Saturday, December 31, 2005

winter reading

So far this winter break, I have read these books:

Slaughterhouse-Five by Kurt Vonnegut
A classic, and deservedly so. A very fast read. I'm working in Cat's Cradle next.

Like Water for Chocolate by Laura Esquivel
Extremely quick read, interesting but not too substantive. I think I would have loved this book in the fourth or fifth grade. Having read Garcia-Marquez, Esquivel's book (and for that matter, any other book written in the style of magical realism) pales in comparison. But it did make me hungry.


Middlesex
by Jeffrey Euginides
Definitely recommended. Multilayered, meaty literature. One of those books that makes you sigh in contentment when you finish the last page, and feel as if you had lived the lives of those characters.
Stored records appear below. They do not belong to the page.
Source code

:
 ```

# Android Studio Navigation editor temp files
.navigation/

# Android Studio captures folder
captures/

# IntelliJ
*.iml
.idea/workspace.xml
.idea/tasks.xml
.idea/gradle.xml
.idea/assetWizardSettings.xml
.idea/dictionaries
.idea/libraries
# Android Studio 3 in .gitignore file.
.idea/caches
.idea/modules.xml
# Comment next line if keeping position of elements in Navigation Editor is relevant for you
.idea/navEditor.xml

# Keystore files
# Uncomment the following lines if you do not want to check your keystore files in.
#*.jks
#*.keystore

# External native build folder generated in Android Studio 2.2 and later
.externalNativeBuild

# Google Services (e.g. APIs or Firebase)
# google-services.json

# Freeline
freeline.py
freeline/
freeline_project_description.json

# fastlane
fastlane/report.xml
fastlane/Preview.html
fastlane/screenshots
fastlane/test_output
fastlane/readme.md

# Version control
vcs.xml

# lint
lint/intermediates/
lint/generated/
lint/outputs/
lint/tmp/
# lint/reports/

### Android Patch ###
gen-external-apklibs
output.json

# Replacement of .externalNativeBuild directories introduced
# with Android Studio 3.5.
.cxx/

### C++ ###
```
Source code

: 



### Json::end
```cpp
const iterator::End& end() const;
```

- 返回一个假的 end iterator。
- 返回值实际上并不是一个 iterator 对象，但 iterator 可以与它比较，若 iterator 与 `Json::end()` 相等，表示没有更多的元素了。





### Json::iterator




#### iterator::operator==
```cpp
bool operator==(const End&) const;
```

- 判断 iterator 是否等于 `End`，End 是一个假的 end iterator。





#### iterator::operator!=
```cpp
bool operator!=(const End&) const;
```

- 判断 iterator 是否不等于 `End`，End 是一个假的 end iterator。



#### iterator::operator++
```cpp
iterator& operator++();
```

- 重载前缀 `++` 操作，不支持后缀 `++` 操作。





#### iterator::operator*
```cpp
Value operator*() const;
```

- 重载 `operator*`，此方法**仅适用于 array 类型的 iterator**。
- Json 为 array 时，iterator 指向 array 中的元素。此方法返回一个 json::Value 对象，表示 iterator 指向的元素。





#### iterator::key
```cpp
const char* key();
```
A Million Little Pieces by James Frey
Absolutely amazing, especially if you know where he's coming from. I love, love, love this book. It's not often one comes across a style so fresh, so different, so gripping. It just pulls you in and doesn't let go.
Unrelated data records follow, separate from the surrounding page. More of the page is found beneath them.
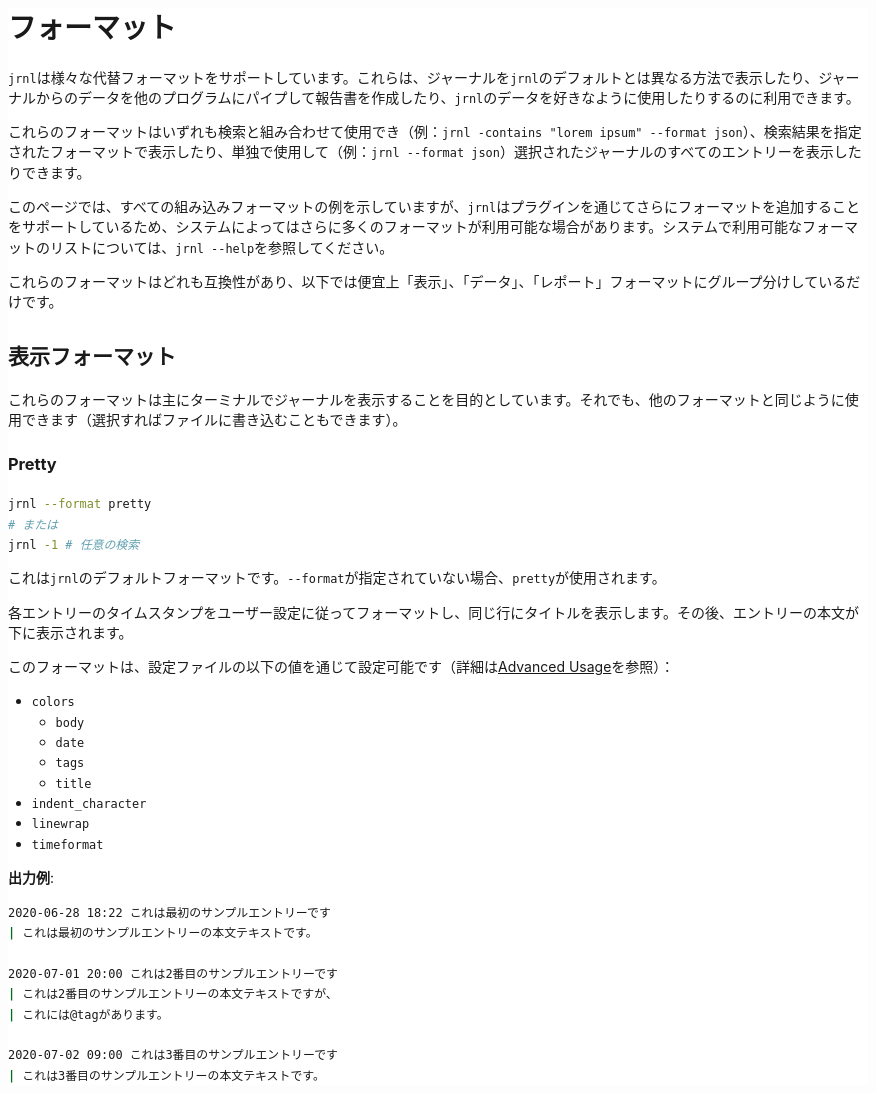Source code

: 

# フォーマット

`jrnl`は様々な代替フォーマットをサポートしています。これらは、ジャーナルを`jrnl`のデフォルトとは異なる方法で表示したり、ジャーナルからのデータを他のプログラムにパイプして報告書を作成したり、`jrnl`のデータを好きなように使用したりするのに利用できます。

これらのフォーマットはいずれも検索と組み合わせて使用でき（例：`jrnl -contains "lorem ipsum" --format json`）、検索結果を指定されたフォーマットで表示したり、単独で使用して（例：`jrnl --format json`）選択されたジャーナルのすべてのエントリーを表示したりできます。

このページでは、すべての組み込みフォーマットの例を示していますが、`jrnl`はプラグインを通じてさらにフォーマットを追加することをサポートしているため、システムによってはさらに多くのフォーマットが利用可能な場合があります。システムで利用可能なフォーマットのリストについては、`jrnl --help`を参照してください。

これらのフォーマットはどれも互換性があり、以下では便宜上「表示」、「データ」、「レポート」フォーマットにグループ分けしているだけです。

## 表示フォーマット

これらのフォーマットは主にターミナルでジャーナルを表示することを目的としています。それでも、他のフォーマットと同じように使用できます（選択すればファイルに書き込むこともできます）。

### Pretty

```sh
jrnl --format pretty
# または
jrnl -1 # 任意の検索
```

これは`jrnl`のデフォルトフォーマットです。`--format`が指定されていない場合、`pretty`が使用されます。

各エントリーのタイムスタンプをユーザー設定に従ってフォーマットし、同じ行にタイトルを表示します。その後、エントリーの本文が下に表示されます。

このフォーマットは、設定ファイルの以下の値を通じて設定可能です（詳細は[Advanced Usage](./advanced.md)を参照）：

- `colors`
  - `body`
  - `date`
  - `tags`
  - `title`
- `indent_character`
- `linewrap`
- `timeformat`

**出力例**:

```sh
2020-06-28 18:22 これは最初のサンプルエントリーです
| これは最初のサンプルエントリーの本文テキストです。

2020-07-01 20:00 これは2番目のサンプルエントリーです
| これは2番目のサンプルエントリーの本文テキストですが、
| これには@tagがあります。

2020-07-02 09:00 これは3番目のサンプルエントリーです
| これは3番目のサンプルエントリーの本文テキストです。
```
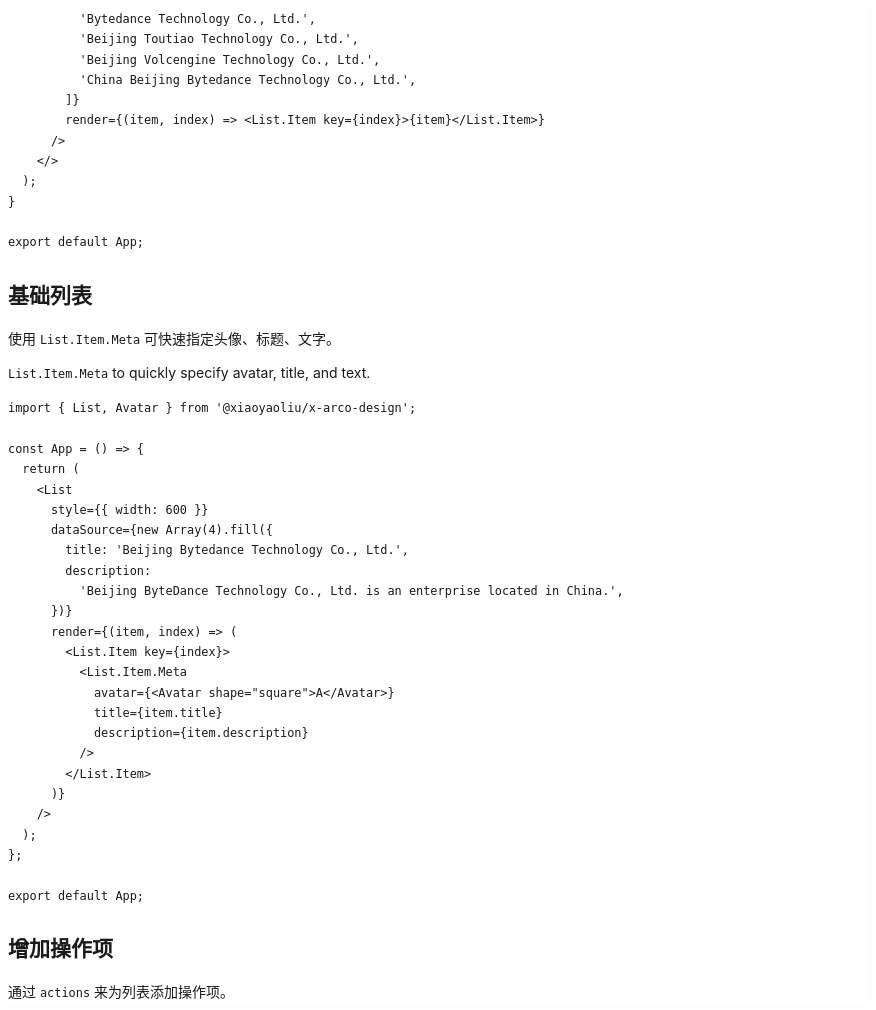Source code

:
 ```tsx
          'Bytedance Technology Co., Ltd.',
          'Beijing Toutiao Technology Co., Ltd.',
          'Beijing Volcengine Technology Co., Ltd.',
          'China Beijing Bytedance Technology Co., Ltd.',
        ]}
        render={(item, index) => <List.Item key={index}>{item}</List.Item>}
      />
    </>
  );
}

export default App;
```

## 基础列表

使用 `List.Item.Meta` 可快速指定头像、标题、文字。

`List.Item.Meta` to quickly specify avatar, title, and text.

```tsx
import { List, Avatar } from '@xiaoyaoliu/x-arco-design';

const App = () => {
  return (
    <List
      style={{ width: 600 }}
      dataSource={new Array(4).fill({
        title: 'Beijing Bytedance Technology Co., Ltd.',
        description:
          'Beijing ByteDance Technology Co., Ltd. is an enterprise located in China.',
      })}
      render={(item, index) => (
        <List.Item key={index}>
          <List.Item.Meta
            avatar={<Avatar shape="square">A</Avatar>}
            title={item.title}
            description={item.description}
          />
        </List.Item>
      )}
    />
  );
};

export default App;
```

## 增加操作项

通过 `actions` 来为列表添加操作项。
Edit: Too good to be true, I guess. The signs were there, and I refused to see them. Sigh. I still like this book, but I do feel a little let down.

The Flame by Gabriele D'Annunzio
Suggested only if you plan on reading it while in Venice. Otherwise, D'Annunzio's writing seems to drown in its own emotion. Hailed as "one of the greatest descriptions of Venice in the history of literature." James Joyce called this book "the most important achievement in the novel since Flaubert." I found it a little too sentimental, too fin-de-siecle (but of course that's what it's supposed to be like)...but then again, if I were in Venice reading this book while floating down a canal at summer's end, I am sure D'Annunzio's words would ring exactly true.

Tuesday, December 13, 2005

quote of the day

The word 'politics' is derived from the word 'poly', meaning 'many', and the word 'ticks', meaning 'blood sucking parasites'.
- Larry Hardiman

Monday, December 12, 2005

dreamland

i am in my second week of barely leaving my apartment, studying from the minute i wake (around noon) until the minute i fall asleep (around 4am) sitting up in bed with a tattered issue of The Economist, my only repreive from this hell, slipping from my fingers.

i think the stress is manifesting itself in my dreams. here are a few choice tidbits from my dreamland as of late:

- i am part of a theatre group at school that i never signed up for but am obligated to take part in anyway. i have been assigned to the clean-up crew. i decide to leave, but for some reason i have to leave bouncing on one of those huge inflatable exercise balls with the plastic handle attached to it. but my ball was only half-inflated, and i looked like an idiot bouncing/dragging all the way across the grass field.

- i have a maniacal, abusive boyfriend with a thick southern accent, who is on his way to my apartment to beat me to death. i can feel him nearing and am petrified with fear, because i know he's going to kill me.

- i am at the hospital waiting room asking the clerk how much it is to get an abortion, having cheated on my boyfriend and gotten pregnant (the guy i cheated with is not in the dream at all--i don't even know who it is). the abortion costs $1700.00, which i do not have. my entire extended family is there. i get into an argument with my dad. my stepmother is being entirely smug. all of this is incredibly embarassing, and i am sobbing.